Evidentemente no es por buscar un mayor beneficio económico para el país que el régimen lo está sacando de la órbita del Occidente capitalista y democrático, e insertándolo en la de China, que también es una gran potencia capitalista, pero no de libre competencia, sino de Estado y, peor todavía, autoritario.
En realidad, está claro que es solo ideológica la razón del régimen para sacar al país del ámbito del mundo democrático e insertarlo en el autoritario. Es por su afinidad con los sistemas políticos autocráticos de China, Rusia e Irán, y en particular porque estos son adversarios y enemigos —abiertos o solapados— de Estados Unidos y Europa Occidental.
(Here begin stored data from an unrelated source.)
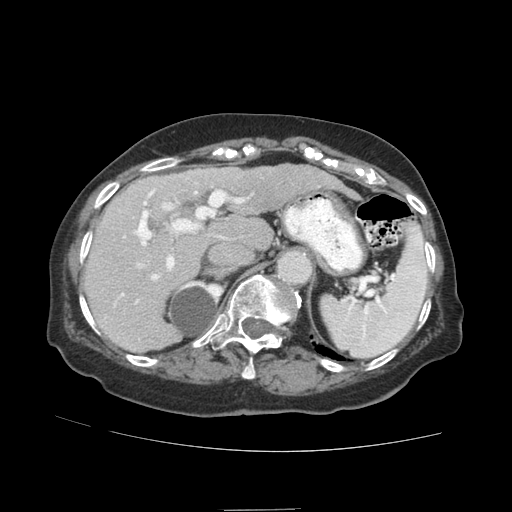
Contrast-enhanced abdominal CT (liver protocol), one axial slice; position 60 of 89 along the scan axis; reconstruction kernel STANDARD; soft-tissue window (W 400 / L 40 HU); 2.5 mm slice thickness; 512 × 512 image matrix, field of view 360 × 360 mm. From the clinical record (not read from this slice): diagnosis: hepatocellular carcinoma (patient treated with transarterial chemoembolisation; whether this scan precedes or follows treatment is not stated here); TNM stage (as recorded): Stage-II; Child-Pugh class: A; tumour nodularity: multinodular.
Annotated regions visible in this slice (semi-automatic segmentation, software-assisted and operator-edited):
- liver parenchyma outside the tumour (the mass and vessels are separate outlines, so this box may not span the whole liver): box from (x=84, y=164) to (x=328, y=352) px
- mass: (x=241, y=167)–(x=280, y=189)
- portal vein: (x=113, y=172)–(x=253, y=307)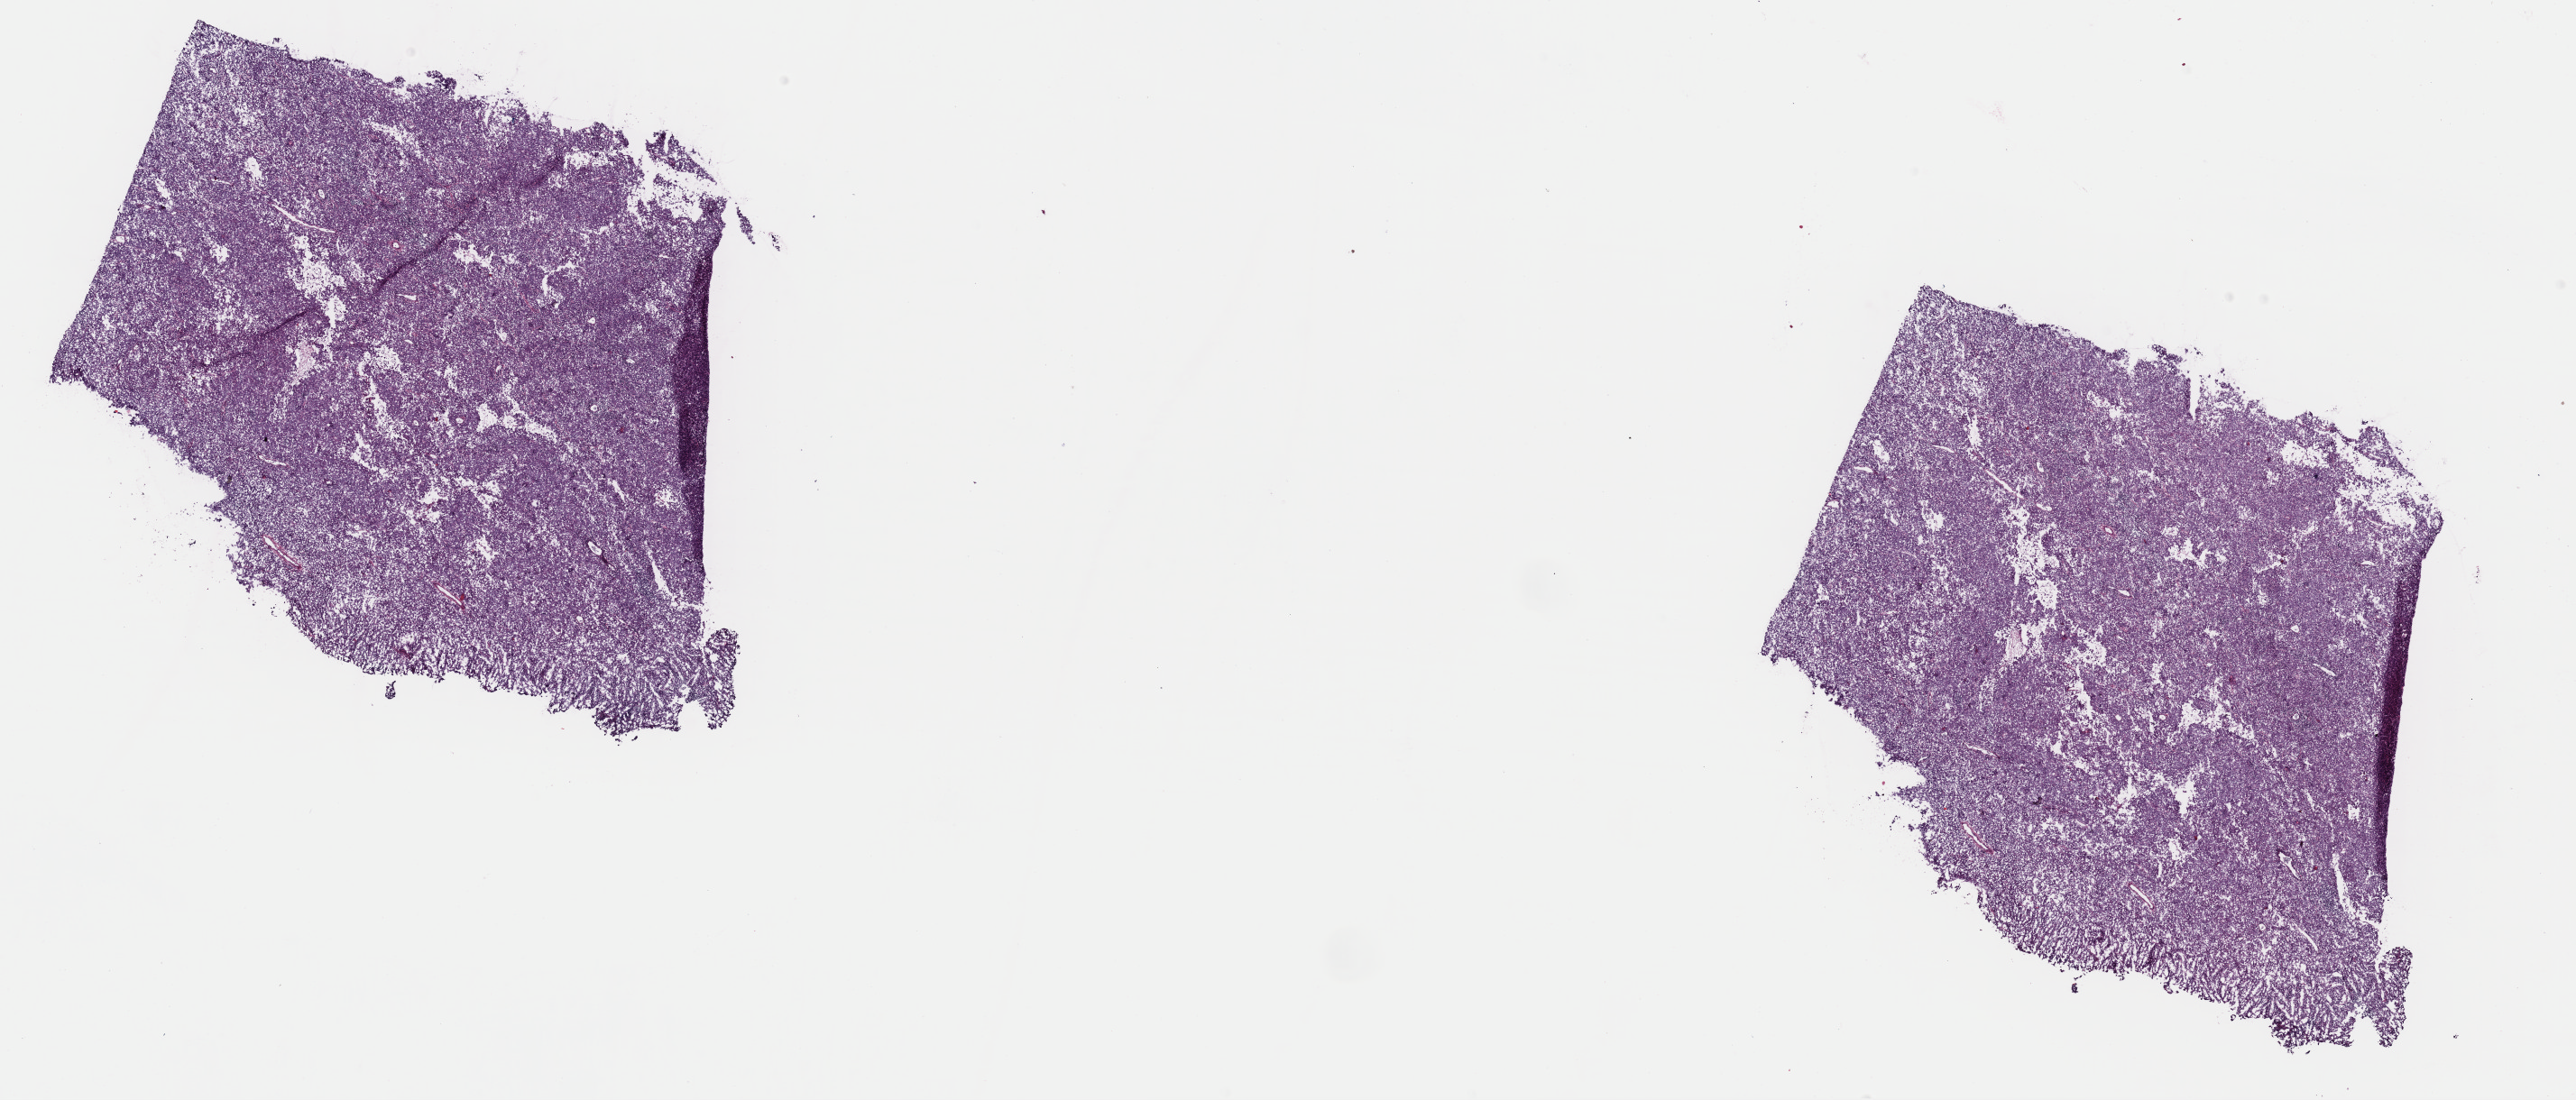
Digitized Hematoxylin and eosin (H&E) stained tissue section (whole slide), low-resolution overview of the scanned area, about 22.6 x 9.6 mm (acquisition: 40x scan), frozen section from the top of the tissue portion, metastatic tumour sample, sampled site: lymph nodes of inguinal region or leg. Patient: female, age at initial diagnosis 51 years. Slide review estimates, as recorded: tumour cells 100%, tumour nuclei 85%, normal cells 0%, stromal cells 0%, necrosis 0%. Infiltration values recorded for this section: lymphocyte infiltration 2%, monocyte infiltration 0%, neutrophil infiltration 0%.
This section: metastatic tumour tissue. Patient diagnosis: Malignant melanoma, NOS.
De allí que al hacer estratégicos acuerdos con China, al régimen de Nicaragua no le importen los riesgos y perjuicios que implica migrar del ámbito económico occidental —donde ha estado desde que se constituyó como país independiente—, al del mundo no democrático que no ofrece las mismas posibilidades de relaciones económicas beneficiosas. Por el contrario, podría frenar el desarrollo económico del país y hacer más pobre a su gente.
Al respecto LA PRENSA ha publicado este martes 21 de noviembre, una interesante información sobre las compañías de China que han sido contratadas por el régimen de Nicaragua para financiar y ejecutar sus proyectos de desarrollo. “Esas empresas tienen un historial de corrupción y proyectos mal hechos en los países donde han pasado”, se dice en la información. Y menciona casos concretos ocurridos no solo en América Latina sino también en África y Asia.
Otras informaciones dan cuenta de que al menos una de las grandes empresas chinas contratadas por el régimen de Nicaragua ha sido procesada por corrupción en Bolivia y Ecuador, y “está sancionada por la banca multilateral de desarrollo por prácticas fraudulentas”.
El medio independiente de investigación periodística, Expediente Público, informa que otra de esas entidades empresariales chinas está vinculada “con una empresa señalada de presuntamente repartir sobornos; y una tercera está sancionada por el Departamento de Comercio de Estados Unidos por contribuir a la expansión militar del gigante asiático en el Mar de China Meridional”.
En general, la corrupción está asociada con los proyectos chinos de desarrollo en los países tercermundistas. En ese sentido la experta venezolana Beatriz de Majo ilustra en un artículo publicado en el periódico El Nacional, que uno de los grandes problemas de China es la corrupción en la implementación de sus proyectos de desarrollo en el extranjero. Pero también “las enormes deficiencias en el cumplimiento de las obras por incapacidad gerencial que se refleja en cementerios de construcciones inconclusas; los retrasos y sobrecostos y los impactos ambientales negativos de algunas o muchas de las obras”. E informa que de acuerdo con datos del Instituto Americano de Empresas de Washington, el “10 por ciento de las transacciones de todo el conjunto mundial de proyectos (de China) se encuentra ´en dificultades´”.
Hablando metafóricamente, los proyectos económicos y empresariales de China en Nicaragua son como una gota de agua en el mar, considerando que el monto de las inversiones chinas en el extranjero en la primera década de su Nueva Ruta de la Seda, asciende a un trillón de dólares, lo que expresado en cifras sería US$ 1,000,000,000,000,000,000, algo muy difícil que alcance en la mente de cualquier persona.
Sin embargo para el régimen de Nicaragua las promesas, proyectos e inversiones de China a cambio de su afiliación geopolítica son lo máximo, y prácticamente lo único que puede esperar de sus exóticos aliados internacionales, pues Rusia, Corea del Norte y Venezuela es poco o nada lo que le pueden ofrecer.
Sin embargo, por el interés del país y en particular de la gente nicaragüense, sinceramente quisiéramos que los acuerdos de Nicaragua con China no sean solo “cuentos chinos”, como dicen sus detractores, sino reales proyectos de desarrollo nacional. Aunque no puedan sustituir los volúmenes de intercambio comercial, inversiones directas e indirectas e inclusive las vitales remesas familiares que llegan de EE. UU. y Europa, que en gran medida sostienen la economía nacional.